Los agentes inteligentes son programitas informáticos capaces de cumplir con un amplio repertorio de funciones de manera independiente en hábitats impredecibles. Por ejemplo, basta impartirles una serie de instrucciones ambiguas sobre la información que queremos, para que recorran Internet por su cuenta y riesgo, visiten literalmente cientos de millones de páginas a una velocidad vertiginosa y regresen a nuestro ordenador con un abanico de opciones que ningún buscador sería capaz de ofrecer. El agente no se contenta con cosechar información directamente relacionada con la orientación recibida, sino que ejercita su propia discrecionalidad para seleccionar también aquella que podría estar emparentada de alguna manera con la solicitada.

La importancia de estos agentes en la Red crece constantemente, si bien su desarrollo está todavía en pañales. Pero en muy pocos años han dado un salto comparativo al de la propia Internet, tanto en funcionalidades como en posibilidades, como quedó demostrado en la Cuarta Conferencia Internacional sobre Agentes Autónomos, que se celebró en Barcelona el pasado mes de junio.
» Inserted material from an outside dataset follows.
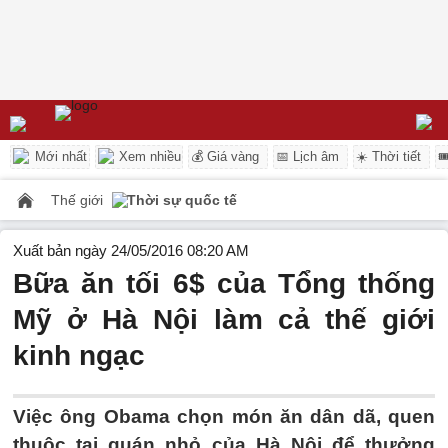
Mới nhất
Xem nhiều
💰 Giá vàng
📅 Lịch âm
☀️ Thời tiết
Allí, entre otras maravillas, aparecieron las hormigas de la Sociedad de la Información, una colonia hospedada en el ordenador de Marco Dorigo. Este científico italiano, de quien publicaremos una larga entrevista en septiembre, mostró la visión cultural de un paisaje biológico a través de los ojos de la computación: algoritmos capaces de trabajar juntos como si constituyeran una colonia de hormigas reales.

El secreto del comportamiento colectivo de estos insectos reside en las feromonas que segregan. Las hormigas pueden llegar a tener 39 glándulas diferentes de esta sustancia química, con las que componen un lenguaje complejo que les permite reconocerse, reclutar individuos para tareas específicas, atraerse sexualmente o enviar señales de alarma ante ataques repentinos o catástrofes naturales, como un imprevisto zapato en movimiento. La volatibilidad de la feromona es un factor decisivo para «elaborar» la frase correspondiente. Las menos volátiles, por ejemplo, dejan marcas en el suelo para seguir el rastro al alimento y trazar el camino más corto al hormiguero. Las más volátiles sirven para tocar a arrebato cuando hay algún peligro.

Esto, pero con programas informáticos (agentes inteligentes), es lo que está haciendo Dorigo y apuntando hacia Internet. La idea es que desde un ordenador salgan cientos, miles de «hormigas virtuales», hacia los conductos internos de la Red. Las feromonas en este caso son números que los agentes van segregando por donde pasan. Así, el que venga detrás sabe quién le antecede, qué hizo y que sucedió desde entonces. De esta manera, entre otras cosas, se podría regular el tráfico de datos en Internet. Los agentes indicarían qué vías están saturadas, con qué frecuencia se repiten estos episodios y cuál sería la mejor estrategia para desatascar el tráfico en esa zona. Individualmente, cada uno de ellos no sirve para mucho. Colectivamente, se convierten en una comunidad de enorme valor estratégico. No es raro, pues, que cuando a Dorigo se le ocurrió la idea por primera vez en 1992, la OTAN le ofreciera de inmediato la ayuda necesaria para desarrollarla. Hoy ya es un campo de investigación con personalidad (¿hormiguidad?) propia. Dentro de poco, las hormigas de la Sociedad de la Información nos llegarán como parte de la oferta de cualquier portal. Y, antes de que pestañeemos, ya no sabremos vivir sin ellas.